* **What is being asked**
Arrange the text of the listing into a numbered list, leaving out blank lines and excluding the pictures.

* **Stored data**
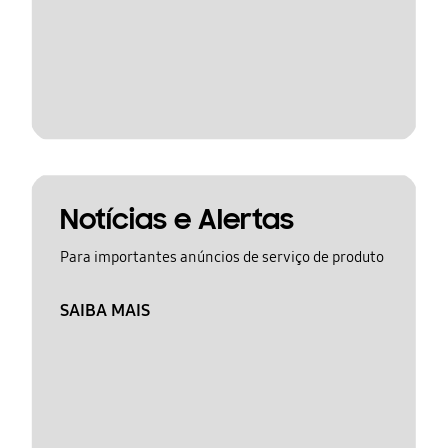
Notícias e Alertas
Para importantes anúncios de serviço de produto
SAIBA MAIS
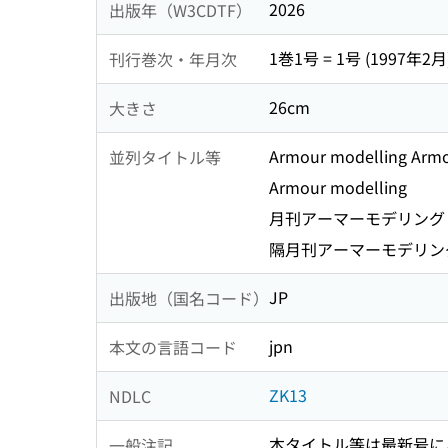
2026
出版年（W3CDTF）
1巻1号 = 1号 (1997年2月
刊行巻次・年月次
26cm
大きさ
Armour modelling Armo
並列タイトル等
Armour modelling
月刊アーマーモデリング 
隔月刊アーマーモデリング
JP
出版地（国名コード）
jpn
本文の言語コード
ZK13
NDLC
本タイトル等は最新号に
一般注記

* **Completed exercise**
1. Notícias e Alertas
2. Para importantes anúncios de serviço de produto
3. SAIBA MAIS
4. 2026
5. 出版年（W3CDTF）
6. 1巻1号 = 1号 (1997年2月
7. 刊行巻次・年月次
8. 26cm
9. 大きさ
10. Armour modelling Armo
11. 並列タイトル等
12. Armour modelling
13. 月刊アーマーモデリング 
14. 隔月刊アーマーモデリング
15. JP
16. 出版地（国名コード）
17. jpn
18. 本文の言語コード
19. ZK13
20. NDLC
21. 本タイトル等は最新号に
22. 一般注記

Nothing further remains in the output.